From [@giorgino_2009], index1 is $\phi(k)_x$, and index2 is $\phi(k)_y$. If we 'apply' them by multiplying the original series by the vector, will we get the aligned signal?


So first plot the reference signal


In [None]:
# create aligned signal by indexing original series by index1

index1_154 = (df_index1.iloc[:, [0]]).dropna()

index1_154

In [None]:
original_154 = df.loc[:, ["154"]]
original_154

In [None]:
# index original 154 with corresponding index1
fig, ax = plt.subplots(1)
aligned_154 = original_154.iloc[index1_154.values.flatten()]
display(aligned_154)
aligned_154.plot(ax=ax)
df[reference].plot(ax=ax)
df["154"].plot(ax=ax)

## Producing an Aligned Tensor

Post-alignment we are expecting to output a tensor of sample series of the same length, aligned to the reference.


Now we've got 1015 rows and we should have 600. Presumably there are duplicates now, the result of stretching.

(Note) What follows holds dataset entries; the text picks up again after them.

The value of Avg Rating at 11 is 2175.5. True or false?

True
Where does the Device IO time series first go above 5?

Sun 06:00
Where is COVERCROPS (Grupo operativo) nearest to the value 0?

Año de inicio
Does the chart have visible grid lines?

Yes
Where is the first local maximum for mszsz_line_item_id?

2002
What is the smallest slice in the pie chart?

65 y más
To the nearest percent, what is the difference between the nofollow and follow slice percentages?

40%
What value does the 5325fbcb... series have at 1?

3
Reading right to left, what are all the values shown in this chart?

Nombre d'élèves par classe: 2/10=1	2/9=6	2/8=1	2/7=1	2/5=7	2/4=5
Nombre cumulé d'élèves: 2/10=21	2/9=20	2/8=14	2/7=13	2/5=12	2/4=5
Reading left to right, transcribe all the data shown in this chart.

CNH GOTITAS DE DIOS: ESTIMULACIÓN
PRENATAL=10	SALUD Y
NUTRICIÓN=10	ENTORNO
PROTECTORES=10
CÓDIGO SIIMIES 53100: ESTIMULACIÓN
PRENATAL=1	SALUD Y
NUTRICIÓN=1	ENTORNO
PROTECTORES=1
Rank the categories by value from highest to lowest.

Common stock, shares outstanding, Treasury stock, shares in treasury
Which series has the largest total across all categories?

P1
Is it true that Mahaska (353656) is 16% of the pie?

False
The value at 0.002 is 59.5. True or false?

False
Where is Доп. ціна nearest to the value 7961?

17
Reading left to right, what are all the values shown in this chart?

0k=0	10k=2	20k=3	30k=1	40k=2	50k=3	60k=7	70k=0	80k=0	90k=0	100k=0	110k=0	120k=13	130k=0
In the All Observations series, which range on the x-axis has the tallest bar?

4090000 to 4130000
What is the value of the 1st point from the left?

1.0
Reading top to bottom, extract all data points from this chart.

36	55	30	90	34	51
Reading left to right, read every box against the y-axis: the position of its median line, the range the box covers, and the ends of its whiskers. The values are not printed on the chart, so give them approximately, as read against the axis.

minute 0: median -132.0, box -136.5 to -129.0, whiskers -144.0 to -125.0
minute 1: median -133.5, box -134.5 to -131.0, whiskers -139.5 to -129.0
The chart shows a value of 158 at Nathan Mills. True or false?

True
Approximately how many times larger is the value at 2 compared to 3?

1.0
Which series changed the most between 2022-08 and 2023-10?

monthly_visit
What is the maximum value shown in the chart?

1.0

One method, mentioned by @tomasi2004 would be to aggregate by mean the repeat time points in the warped signal.


In [None]:
aligned_154 = aligned_154.groupby("mins").mean()
aligned_154
# aligned_154.plot()

In [None]:
fig, ax = plt.subplots(1)
aligned_154.plot(ax=ax)
df[reference].plot(ax=ax)
df["154"].plot(ax=ax)
plt.tight_layout()
plt.legend(bbox_to_anchor=(1.05, 1), loc=2, borderaxespad=0.0)

At least they are the same length now, however, the peak maxima is misaligned, which I would regard as the most vital landmark within the signals to align. Lets observe all of the samples..


In [None]:
# add index1 index element integers with time series values sourced from df


def get_index(d):
    r = df.index[d["index1"]]
    return r


df_index1 = (
    df_index1.stack(["samplecode", "wine"])
    .assign(index1_td=lambda df: df.apply(get_index, axis=1))
    .rename_axis("warp_func", axis=1)
    .unstack(["samplecode", "wine"])
    .reorder_levels(["samplecode", "wine", "warp_func"], axis=1)
    .sort_index(axis=1)
)
df_index1

In [None]:
# get an index object with same levels and format as df

df_index1_mins_index = (
    df_index1.stack(["samplecode", "wine"])
    .rename({"index1_td": "mins"}, axis=1)
    .reset_index("i", drop=True)
    .set_index("mins", append=True)
    .index
)

df_index1_mins_index

In [None]:
# iterate through each sample and index with corresponding index1 then aggregate repeat time points
# fig, axs = plt.subplots(nrows=1, ncols=2)
a_df = (
    df.stack(["samplecode", "wine"])
    .reorder_levels(["samplecode", "wine", "mins"])
    .assign(
        aligned=lambda df: df.loc[df_index1_mins_index]
        .groupby(["samplecode", "wine", "mins"])
        .mean()
    )
    .reset_index()
    .rename({"value": "query"}, axis=1)
)
a_df

In [None]:
#

plot_df = (
    a_df.set_index("samplecode")
    .rename({"torbreck-struie": "tbs"})
    .reset_index()
    .assign(wine=lambda df: df.samplecode + "_" + df.wine)
    .set_index(["wine", "mins"])
    .drop("samplecode", axis=1)
    .melt(ignore_index=False)
    # .melt()
)
# df
#  .unstack(['samplecode','wine'])
#  .reorder_levels(['samplecode','wine','vars'],axis=1)
#  .sort_index(axis=1)

g = sns.FacetGrid(plot_df, col="vars")
g.map_dataframe(sns.lineplot, x="mins", y="value", hue="wine", legend=True)
g.add_legend()
display(plot_df)

As we can see, the expected aligned dataset is exactly the same as the original. This is because my approach of recompressing the stretched sections simply reverses the warping.